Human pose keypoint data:

+ + + + +

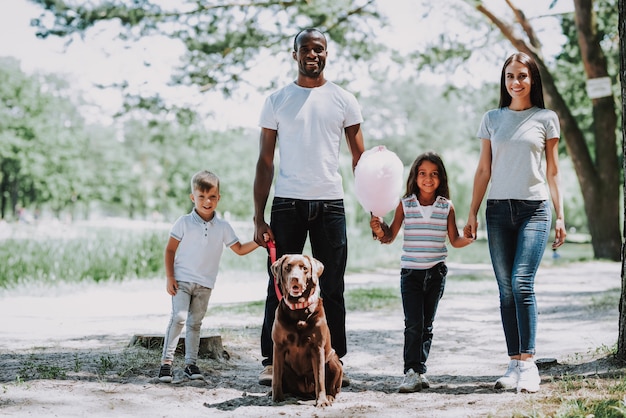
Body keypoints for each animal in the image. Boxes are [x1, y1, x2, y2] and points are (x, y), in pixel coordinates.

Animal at [268, 253, 342, 406]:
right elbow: (276, 376)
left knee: (333, 387)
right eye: (287, 267)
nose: (294, 278)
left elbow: (320, 378)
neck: (299, 309)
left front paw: (321, 401)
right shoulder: (278, 347)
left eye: (304, 268)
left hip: (333, 360)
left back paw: (329, 396)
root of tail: (305, 392)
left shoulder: (317, 348)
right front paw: (277, 398)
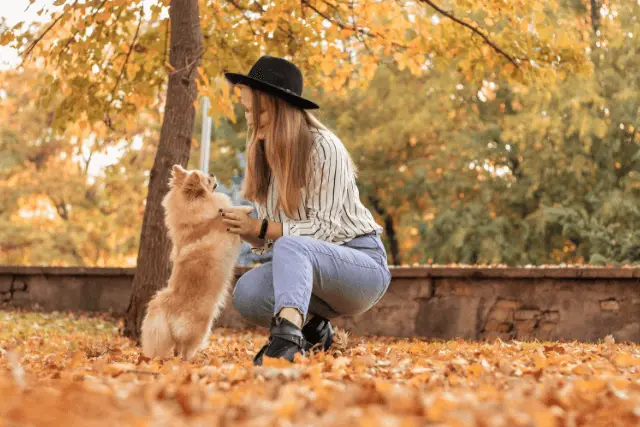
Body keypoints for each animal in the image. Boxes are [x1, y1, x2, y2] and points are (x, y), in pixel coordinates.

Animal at [141, 164, 251, 362]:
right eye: (207, 180)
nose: (212, 173)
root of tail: (166, 308)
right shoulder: (219, 224)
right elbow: (222, 216)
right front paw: (245, 208)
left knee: (178, 349)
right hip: (200, 326)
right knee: (186, 348)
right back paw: (191, 361)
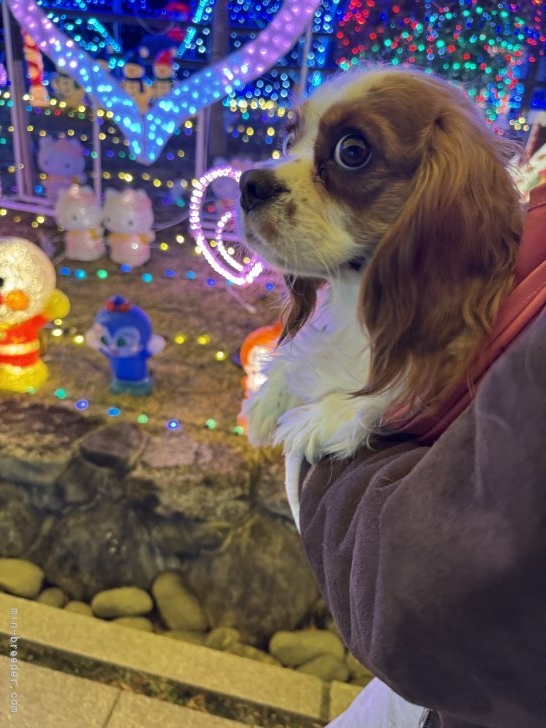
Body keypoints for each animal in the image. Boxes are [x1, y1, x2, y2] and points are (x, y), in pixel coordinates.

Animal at [237, 65, 523, 528]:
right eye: (288, 138)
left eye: (352, 151)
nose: (249, 183)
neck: (355, 294)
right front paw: (268, 396)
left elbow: (408, 382)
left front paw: (327, 415)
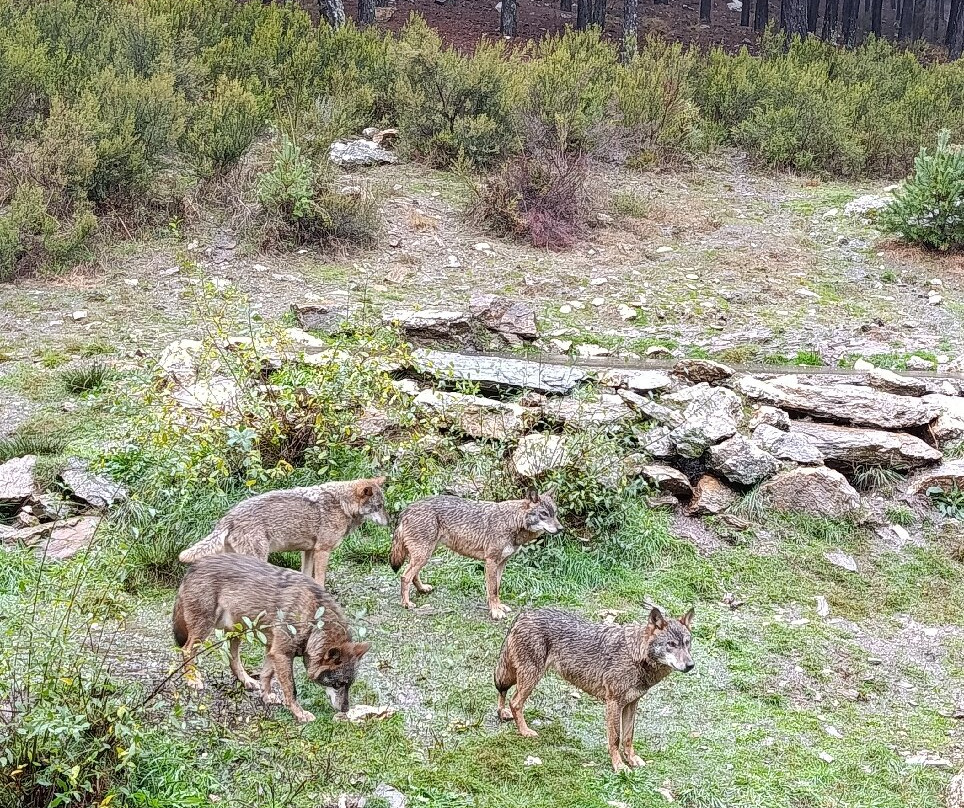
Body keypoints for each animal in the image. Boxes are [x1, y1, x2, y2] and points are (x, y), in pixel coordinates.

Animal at [172, 555, 371, 722]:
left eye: (349, 685)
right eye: (338, 684)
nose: (345, 709)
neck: (313, 617)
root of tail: (194, 566)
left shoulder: (272, 649)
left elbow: (266, 675)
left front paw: (266, 696)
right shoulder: (282, 654)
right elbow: (291, 689)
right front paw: (300, 714)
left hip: (237, 632)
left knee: (232, 659)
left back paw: (247, 681)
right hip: (204, 631)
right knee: (186, 651)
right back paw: (192, 680)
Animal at [178, 477, 388, 589]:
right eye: (378, 507)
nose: (389, 522)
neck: (342, 504)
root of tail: (227, 519)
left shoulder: (309, 551)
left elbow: (306, 575)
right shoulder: (322, 550)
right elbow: (320, 579)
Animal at [389, 490, 562, 619]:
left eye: (555, 513)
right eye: (544, 514)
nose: (561, 529)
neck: (512, 521)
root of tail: (406, 510)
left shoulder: (501, 563)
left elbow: (496, 588)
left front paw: (498, 607)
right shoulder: (491, 562)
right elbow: (493, 590)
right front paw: (495, 612)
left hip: (424, 555)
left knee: (413, 575)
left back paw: (422, 589)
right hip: (423, 555)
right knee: (405, 576)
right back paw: (406, 604)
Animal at [494, 605, 695, 771]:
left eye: (687, 643)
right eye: (671, 644)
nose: (691, 665)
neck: (635, 655)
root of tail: (524, 614)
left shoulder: (631, 704)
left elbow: (628, 737)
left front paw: (631, 759)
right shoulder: (613, 703)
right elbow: (615, 738)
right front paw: (619, 766)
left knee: (504, 694)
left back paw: (504, 715)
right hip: (531, 678)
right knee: (514, 702)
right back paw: (525, 732)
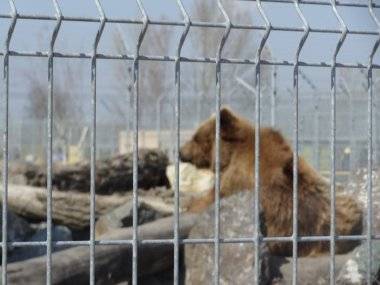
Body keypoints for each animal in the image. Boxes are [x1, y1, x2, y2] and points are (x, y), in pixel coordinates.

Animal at [180, 106, 364, 255]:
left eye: (195, 137)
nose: (180, 151)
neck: (231, 154)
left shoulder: (237, 179)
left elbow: (208, 199)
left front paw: (188, 204)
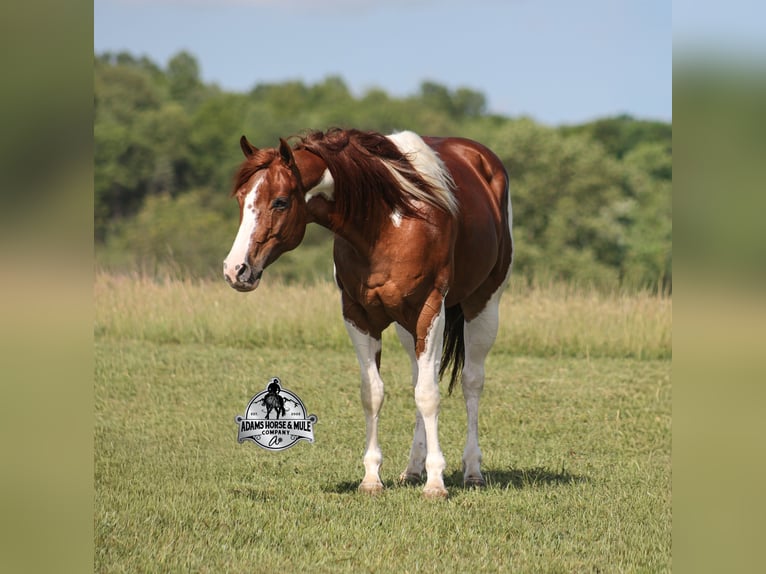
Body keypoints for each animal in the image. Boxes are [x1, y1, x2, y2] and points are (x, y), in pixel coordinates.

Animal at [223, 128, 513, 498]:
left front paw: (436, 482)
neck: (388, 223)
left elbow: (429, 396)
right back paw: (413, 468)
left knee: (470, 382)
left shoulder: (430, 309)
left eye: (280, 202)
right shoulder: (358, 315)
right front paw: (372, 477)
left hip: (482, 306)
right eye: (241, 199)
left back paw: (472, 470)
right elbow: (374, 393)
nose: (236, 269)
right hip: (408, 326)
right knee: (421, 376)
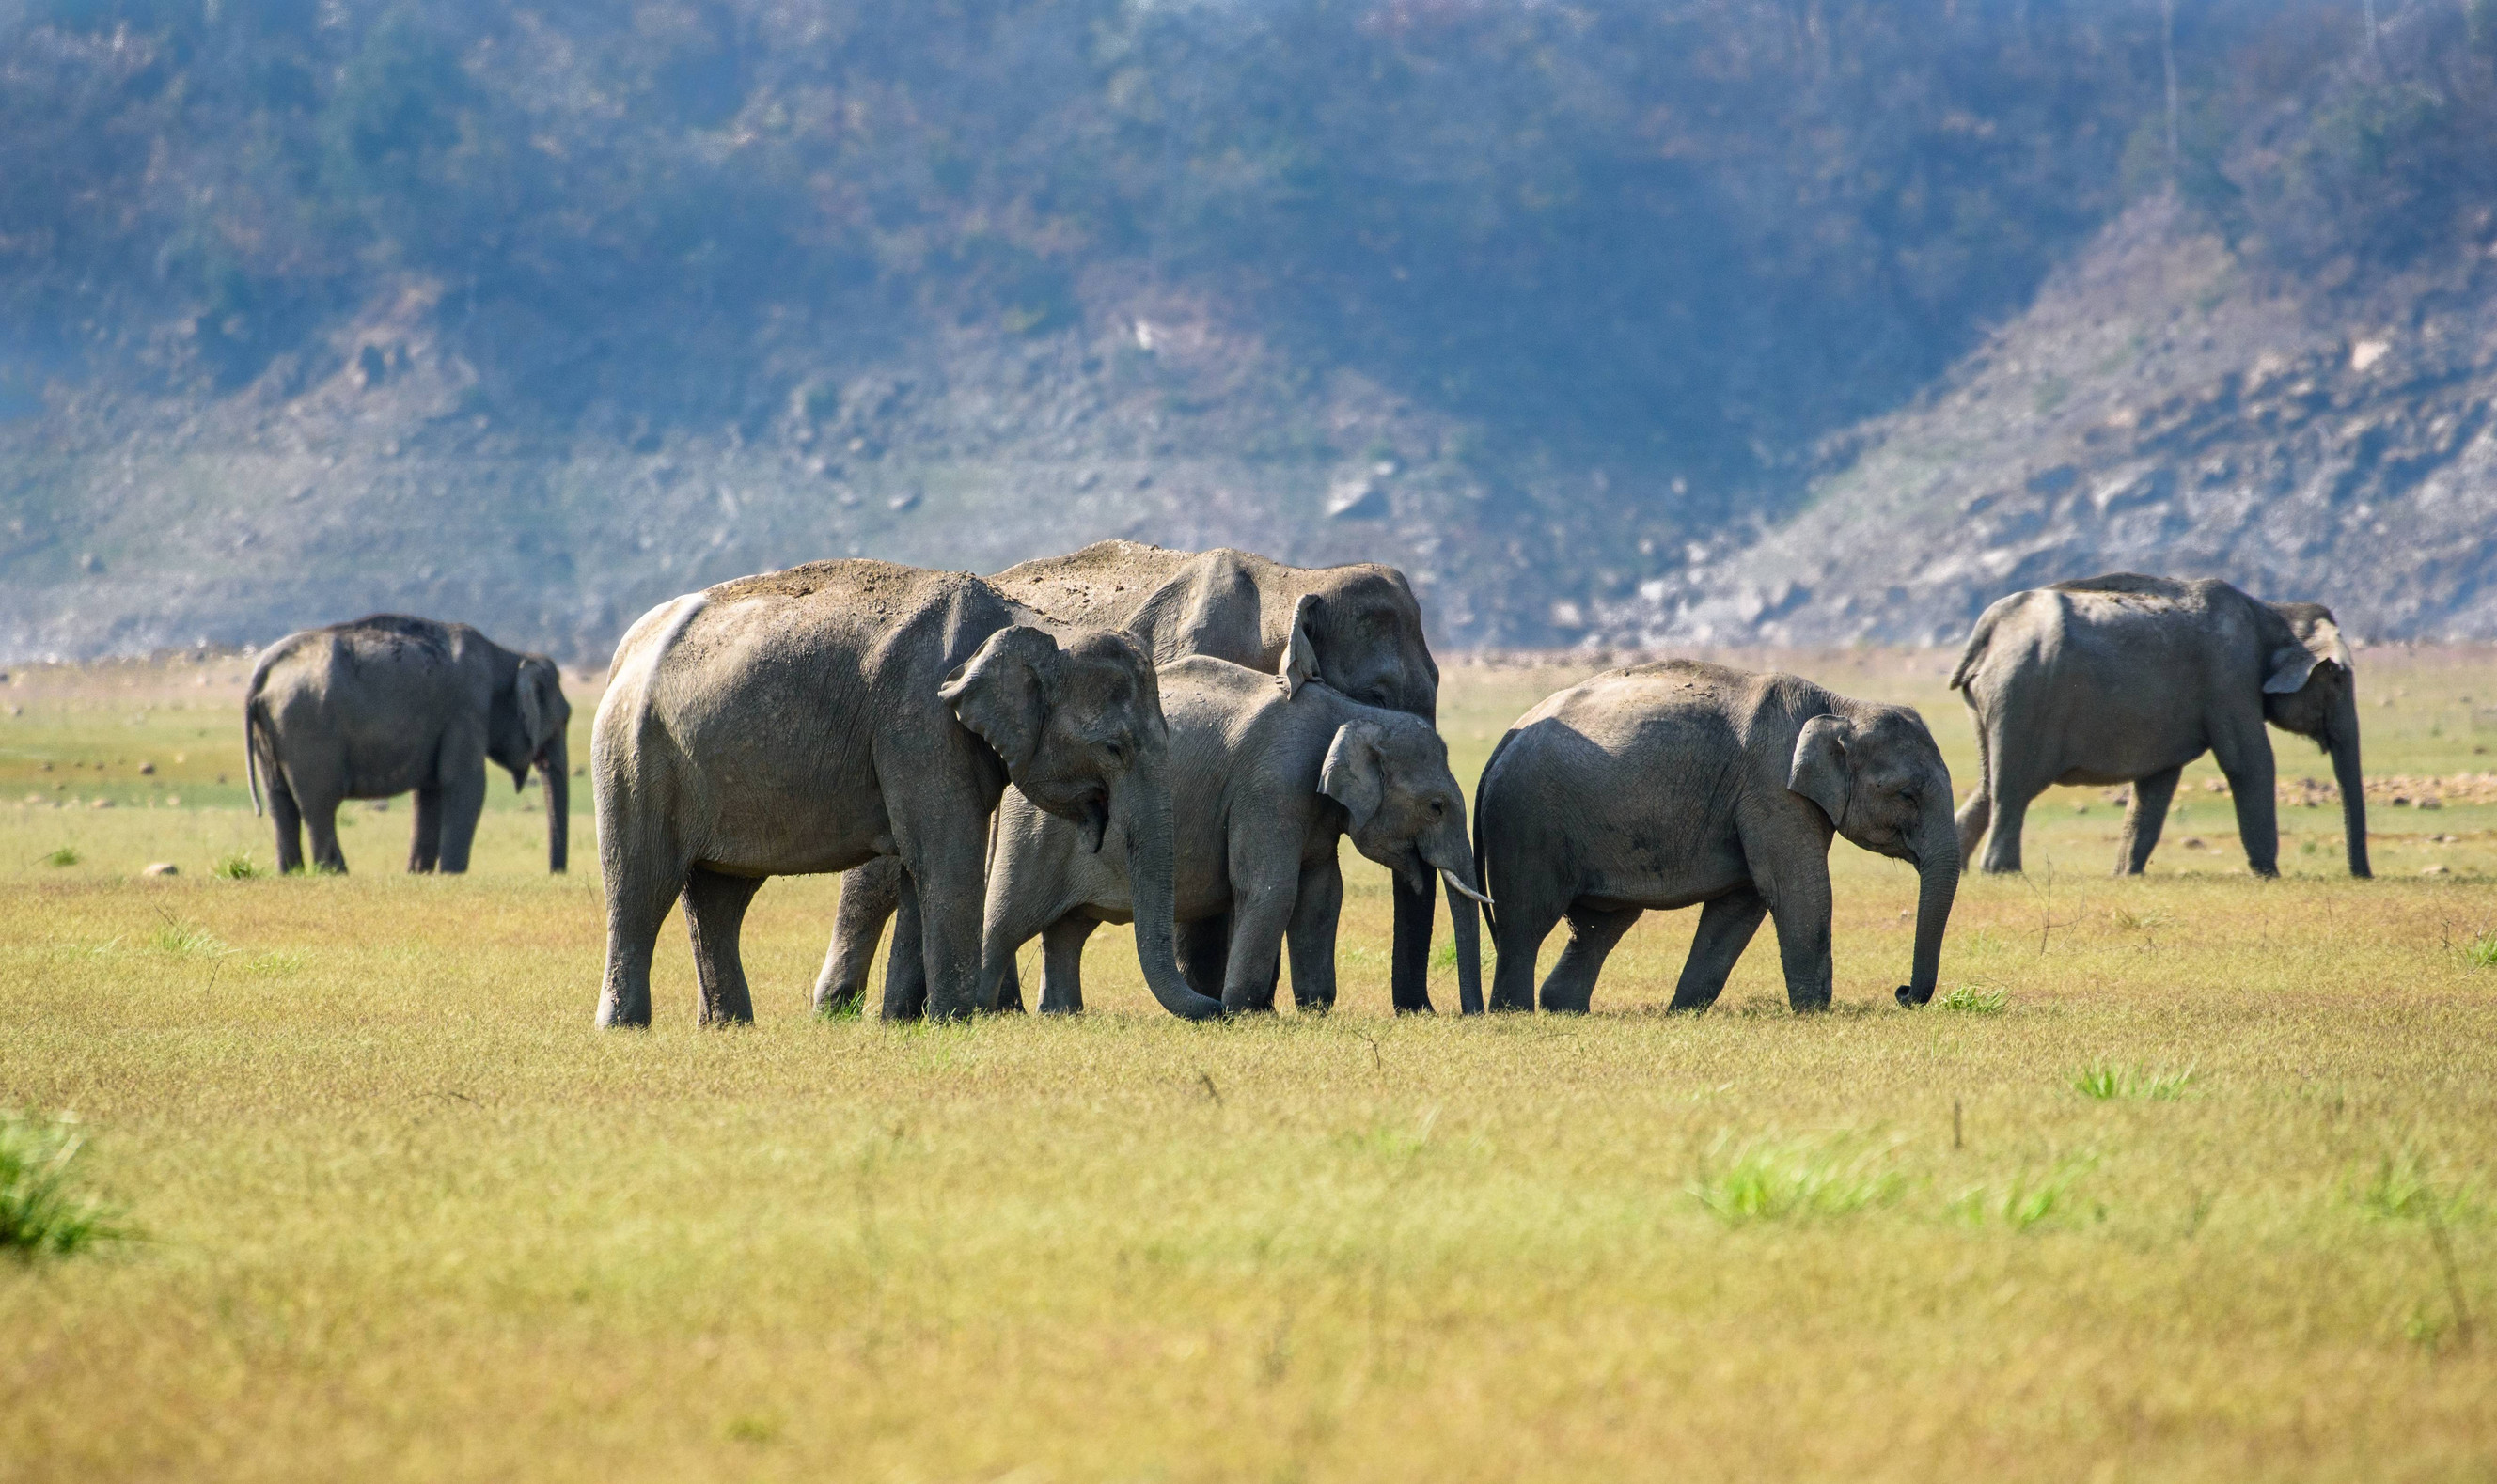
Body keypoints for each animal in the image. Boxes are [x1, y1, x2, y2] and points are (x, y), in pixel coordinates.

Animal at [244, 615, 571, 875]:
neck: (508, 655)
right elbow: (467, 786)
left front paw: (418, 873)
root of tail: (263, 669)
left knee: (279, 802)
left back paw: (291, 873)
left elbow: (430, 792)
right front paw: (451, 874)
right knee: (318, 804)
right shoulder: (466, 711)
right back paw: (336, 873)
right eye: (564, 719)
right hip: (308, 730)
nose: (554, 873)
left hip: (271, 732)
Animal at [590, 559, 1222, 1027]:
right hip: (635, 754)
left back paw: (728, 1027)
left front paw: (903, 1022)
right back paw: (625, 1027)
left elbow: (920, 869)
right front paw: (957, 1022)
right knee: (641, 884)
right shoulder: (920, 723)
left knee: (720, 894)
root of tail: (623, 653)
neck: (1036, 622)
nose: (1221, 1007)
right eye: (1114, 748)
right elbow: (947, 856)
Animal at [977, 652, 1488, 1017]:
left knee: (1069, 929)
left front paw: (1315, 1010)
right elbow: (1270, 888)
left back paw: (1061, 1015)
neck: (1351, 710)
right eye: (1436, 807)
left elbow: (1322, 893)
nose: (1472, 1015)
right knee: (1008, 920)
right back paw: (982, 1010)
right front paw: (1243, 1011)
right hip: (1035, 829)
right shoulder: (1272, 786)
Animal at [1473, 660, 1960, 1014]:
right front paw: (1813, 1014)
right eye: (1907, 795)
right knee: (1526, 922)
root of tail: (1501, 743)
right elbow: (1796, 889)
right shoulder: (1772, 789)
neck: (1840, 706)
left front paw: (1682, 1014)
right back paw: (1514, 1014)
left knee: (1599, 925)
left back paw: (1564, 1011)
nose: (1901, 992)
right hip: (1528, 821)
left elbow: (1742, 902)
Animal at [1949, 574, 2368, 879]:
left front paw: (2125, 875)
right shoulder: (2229, 677)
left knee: (1990, 784)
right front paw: (2269, 875)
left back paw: (1965, 868)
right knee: (2013, 786)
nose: (2362, 876)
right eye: (2336, 679)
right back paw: (2002, 872)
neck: (2274, 612)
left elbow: (2157, 782)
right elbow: (2249, 763)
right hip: (2024, 695)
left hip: (1995, 700)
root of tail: (1987, 631)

+ + + + +

▶ _EXERCISE OBJECTIVE_:
Would you please copy the lines above, from the one holding "left front paw: (2125, 875)" through the last, and nothing else?

▶ _WRITTEN REPLY_:
left front paw: (2125, 875)
right shoulder: (2229, 677)
left knee: (1990, 784)
right front paw: (2269, 875)
left back paw: (1965, 868)
right knee: (2013, 786)
nose: (2362, 876)
right eye: (2336, 679)
right back paw: (2002, 872)
neck: (2274, 612)
left elbow: (2157, 782)
right elbow: (2249, 763)
right hip: (2024, 695)
left hip: (1995, 700)
root of tail: (1987, 631)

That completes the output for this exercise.